Posted by fidest press agency su sabato, 19 settembre 2009

Prosegue la rubrica ‘Le Commissioni in Video ogni martedì e giovedì filmati, interviste e approfondimenti sull’attività delle Commissioni consiliari di Parma Le pari opportunità non sono solo una questione di genere. Si tratta di tutelare le fasce più deboli dei nostri cittadini: un’esigenza molto trasversale, che all’interno dell’Amministrazione comunale coinvolge assessorati e competenze differenti.
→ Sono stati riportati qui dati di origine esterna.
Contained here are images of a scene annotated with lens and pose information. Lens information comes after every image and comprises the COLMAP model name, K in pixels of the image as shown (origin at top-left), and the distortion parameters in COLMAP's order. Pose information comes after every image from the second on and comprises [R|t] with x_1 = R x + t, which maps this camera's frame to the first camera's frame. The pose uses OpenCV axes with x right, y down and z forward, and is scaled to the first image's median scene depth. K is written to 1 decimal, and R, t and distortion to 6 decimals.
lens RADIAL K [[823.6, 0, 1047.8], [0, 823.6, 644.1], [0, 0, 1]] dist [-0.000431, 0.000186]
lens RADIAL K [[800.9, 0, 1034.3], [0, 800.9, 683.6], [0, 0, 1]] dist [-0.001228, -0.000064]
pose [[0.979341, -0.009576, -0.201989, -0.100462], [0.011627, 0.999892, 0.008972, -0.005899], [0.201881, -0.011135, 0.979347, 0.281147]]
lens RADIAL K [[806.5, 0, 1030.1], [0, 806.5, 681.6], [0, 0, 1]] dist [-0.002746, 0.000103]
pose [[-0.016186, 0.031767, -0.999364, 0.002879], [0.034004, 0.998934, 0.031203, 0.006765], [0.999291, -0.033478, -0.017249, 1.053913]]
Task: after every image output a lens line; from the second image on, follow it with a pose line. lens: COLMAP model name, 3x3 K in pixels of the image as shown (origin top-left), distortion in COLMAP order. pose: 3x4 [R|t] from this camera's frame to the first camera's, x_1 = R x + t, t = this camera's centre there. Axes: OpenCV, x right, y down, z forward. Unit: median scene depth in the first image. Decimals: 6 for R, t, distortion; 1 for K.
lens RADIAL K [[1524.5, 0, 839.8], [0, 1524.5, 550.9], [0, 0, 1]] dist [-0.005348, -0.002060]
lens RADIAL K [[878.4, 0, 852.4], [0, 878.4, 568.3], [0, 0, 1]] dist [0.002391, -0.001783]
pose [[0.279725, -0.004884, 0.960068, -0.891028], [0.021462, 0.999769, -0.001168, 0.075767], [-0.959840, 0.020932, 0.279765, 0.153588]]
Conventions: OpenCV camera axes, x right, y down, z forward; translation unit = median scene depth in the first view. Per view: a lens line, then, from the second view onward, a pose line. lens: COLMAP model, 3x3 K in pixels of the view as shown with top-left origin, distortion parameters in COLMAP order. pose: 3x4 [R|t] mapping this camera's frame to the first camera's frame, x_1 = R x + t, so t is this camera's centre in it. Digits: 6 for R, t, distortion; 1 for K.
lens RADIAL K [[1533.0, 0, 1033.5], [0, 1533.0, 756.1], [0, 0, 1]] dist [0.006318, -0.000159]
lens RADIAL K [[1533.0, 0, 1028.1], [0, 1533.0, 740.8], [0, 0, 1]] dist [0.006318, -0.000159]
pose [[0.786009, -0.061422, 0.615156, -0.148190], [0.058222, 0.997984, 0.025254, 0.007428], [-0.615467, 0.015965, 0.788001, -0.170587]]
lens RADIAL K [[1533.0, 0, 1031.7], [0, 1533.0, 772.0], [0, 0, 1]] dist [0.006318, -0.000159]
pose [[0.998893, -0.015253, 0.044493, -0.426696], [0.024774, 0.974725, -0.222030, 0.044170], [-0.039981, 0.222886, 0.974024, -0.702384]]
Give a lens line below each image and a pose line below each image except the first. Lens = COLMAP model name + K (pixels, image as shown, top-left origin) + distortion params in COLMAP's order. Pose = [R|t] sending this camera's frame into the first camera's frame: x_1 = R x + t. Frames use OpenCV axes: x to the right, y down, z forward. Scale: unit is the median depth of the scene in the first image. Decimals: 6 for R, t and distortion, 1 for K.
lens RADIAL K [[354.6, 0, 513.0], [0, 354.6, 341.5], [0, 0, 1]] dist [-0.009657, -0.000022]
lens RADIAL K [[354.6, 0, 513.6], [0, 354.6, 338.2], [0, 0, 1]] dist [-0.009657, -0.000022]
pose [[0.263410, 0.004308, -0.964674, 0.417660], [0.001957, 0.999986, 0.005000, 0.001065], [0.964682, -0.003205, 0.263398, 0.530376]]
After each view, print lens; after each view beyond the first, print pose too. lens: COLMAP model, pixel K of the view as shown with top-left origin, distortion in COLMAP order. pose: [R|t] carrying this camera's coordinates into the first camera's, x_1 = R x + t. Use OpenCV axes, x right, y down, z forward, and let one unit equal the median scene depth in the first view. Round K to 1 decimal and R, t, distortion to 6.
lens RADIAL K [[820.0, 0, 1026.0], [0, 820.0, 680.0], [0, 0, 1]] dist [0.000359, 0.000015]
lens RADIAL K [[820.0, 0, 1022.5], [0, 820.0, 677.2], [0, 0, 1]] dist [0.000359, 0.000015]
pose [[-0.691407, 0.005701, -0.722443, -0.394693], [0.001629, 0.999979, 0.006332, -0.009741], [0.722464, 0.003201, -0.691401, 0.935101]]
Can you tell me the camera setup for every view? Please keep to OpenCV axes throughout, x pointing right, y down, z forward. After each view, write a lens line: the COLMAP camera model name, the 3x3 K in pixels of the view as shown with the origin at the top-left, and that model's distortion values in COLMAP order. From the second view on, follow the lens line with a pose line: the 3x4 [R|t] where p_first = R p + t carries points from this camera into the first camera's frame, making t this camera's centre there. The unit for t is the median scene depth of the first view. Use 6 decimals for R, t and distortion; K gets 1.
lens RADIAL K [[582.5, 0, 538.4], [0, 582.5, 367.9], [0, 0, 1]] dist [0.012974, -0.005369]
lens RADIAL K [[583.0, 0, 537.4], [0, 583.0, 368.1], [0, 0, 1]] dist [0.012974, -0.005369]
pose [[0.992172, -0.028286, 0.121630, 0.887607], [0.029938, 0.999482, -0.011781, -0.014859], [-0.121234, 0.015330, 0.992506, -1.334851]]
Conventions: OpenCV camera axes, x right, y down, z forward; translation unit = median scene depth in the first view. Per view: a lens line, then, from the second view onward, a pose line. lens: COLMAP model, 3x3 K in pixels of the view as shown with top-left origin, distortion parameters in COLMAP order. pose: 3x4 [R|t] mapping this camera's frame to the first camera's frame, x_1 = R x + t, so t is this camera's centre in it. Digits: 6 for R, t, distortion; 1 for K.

A parlare è Maria Teresa Guarnieri, consigliera di Altra Politica e presidente della settima commissione consiliare, dedicata appunto alle Pari Opportunità. Abbiamo all’ordine del giorno alcune sfide strategiche spiega la Guarnieri nella video intervista per Le Commissioni in Video, pubblicata alla fine di questo articolo. Dal punto di vista delle differenze di genere ritengo sia doveroso organizzare un incontro con le Consigliere di Parità della Provincia, un figura molto importante ma ancora poco conosciuta. Poi sarà strategico aprire lo sguardo sulla tutela delle fasce deboli della popolazione, tema su cui abbiamo registrato la disponibilità dell’assessore Lasagna: ricercando nuove testimonianze ed interventi qualificati cercheremo di proporre una lettura della realtà inedita, utile sia per ai consiglieri che all’Amministrazione.  L’intervista completa è visibile nei filmati on streaming a fondo pagina. Il prossimo appuntamento con ‘Le Commissioni in Video’ è per martedì 22 settembre, con la videointervista a Giuseppe Pantano, presidente della quinta Commissione consiliare.